#### DOKUMEN SUMBER:
════════

Berdasarkan pernyataan yang ditujukan untuk ibu hamil terkait dengan penghambat pelaksanaan inisiasi menyusu dini, lebih dari setengan ibu hamil setuju dengan pernyataan negatif pada pernyataan 23 yaitu proses menyusui segera setelah bayi lahir tidak dapat langsung dilakukan karena akan membuat bayi kedinginan. Ibu hamil setuju dengan pernyataan negatif pada pernyataan 24 yaitu bayi belum siap untuk menyusu dalam satu jam pertama setelah lahir karena akan tertidur. Hal ini berbeda dengan pendapat Roesli (2008) yang menyatakan Justu pada 1 sampai 2 jam pertama kelahirannya, bayi sangat siaga (alert). Setelah itu, bayi tidur dalam waktu yang lama. Jika bayi mengantuk akibat obat yang diasup ibu, kontak kulit akan lebih penting lagi karena bayi memerlukan bantuan lebih untuk banding.

Ibu hamil setuju dengan pernyataan negatif pada pernyataan 27 yaitu penting sekali membersihkan, memandikan, menimbang dan mengukur bayi sebelum melakukan proses menyusui segera setelah bayi lahir. Hal ini berbeda dengan pendapat Roesli (2008) Menunda memandikan bayi berarti menghindarkan hilangnya panas badan bayi. Selain itu, kesempatan vernix meresap, melunakkan, dan melindungi kulit bayi lebih besar. Bayi dapat dikeringkan segera setelah lahir penimbangan dan pengukuran dapat ditunda sampai menyusu awal selesai.

════════

#### ENTRI HASIL EKSTRAKSI:

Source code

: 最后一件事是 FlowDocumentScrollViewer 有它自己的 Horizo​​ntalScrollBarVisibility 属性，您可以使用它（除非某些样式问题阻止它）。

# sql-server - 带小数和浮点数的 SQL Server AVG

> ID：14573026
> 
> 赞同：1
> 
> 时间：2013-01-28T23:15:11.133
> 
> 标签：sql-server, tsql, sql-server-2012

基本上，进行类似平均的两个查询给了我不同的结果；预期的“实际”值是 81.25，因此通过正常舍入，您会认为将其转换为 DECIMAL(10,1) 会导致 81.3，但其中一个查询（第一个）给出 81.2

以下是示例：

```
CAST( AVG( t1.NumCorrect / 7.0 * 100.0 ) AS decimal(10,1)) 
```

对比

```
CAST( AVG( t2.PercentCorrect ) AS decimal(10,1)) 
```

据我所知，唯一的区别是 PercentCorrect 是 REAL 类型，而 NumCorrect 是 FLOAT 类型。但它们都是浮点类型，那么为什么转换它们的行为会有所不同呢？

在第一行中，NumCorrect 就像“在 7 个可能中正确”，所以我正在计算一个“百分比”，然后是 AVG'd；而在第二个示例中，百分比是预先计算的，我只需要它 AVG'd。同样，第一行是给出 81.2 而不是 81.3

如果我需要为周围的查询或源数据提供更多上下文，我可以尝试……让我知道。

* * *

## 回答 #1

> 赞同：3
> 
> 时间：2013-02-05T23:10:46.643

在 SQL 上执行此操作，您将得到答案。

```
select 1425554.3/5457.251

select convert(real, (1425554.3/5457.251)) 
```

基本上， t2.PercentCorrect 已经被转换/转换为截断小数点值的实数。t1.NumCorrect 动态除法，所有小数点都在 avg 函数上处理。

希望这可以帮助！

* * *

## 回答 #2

════════

#### SOAL LATIHAN:
A) Terjemahkan kalimat "Selain itu, kesempatan vernix meresap, melunakkan, dan melindungi kulit bayi lebih besar." dari teks tentang inisiasi menyusu dini ke dalam bahasa Inggris.
B) Pernyataan 27 dalam teks tentang inisiasi menyusu dini menyebut beberapa tindakan terhadap bayi yang dianggap penting dilakukan sebelum proses menyusui segera setelah bayi lahir. Sebutkan semua tindakan tersebut.

#### JAWABAN LATIHAN:
A) In addition, the vernix has a greater chance to soak in, soften, and protect the baby's skin.

B) Membersihkan, memandikan, menimbang, dan mengukur bayi.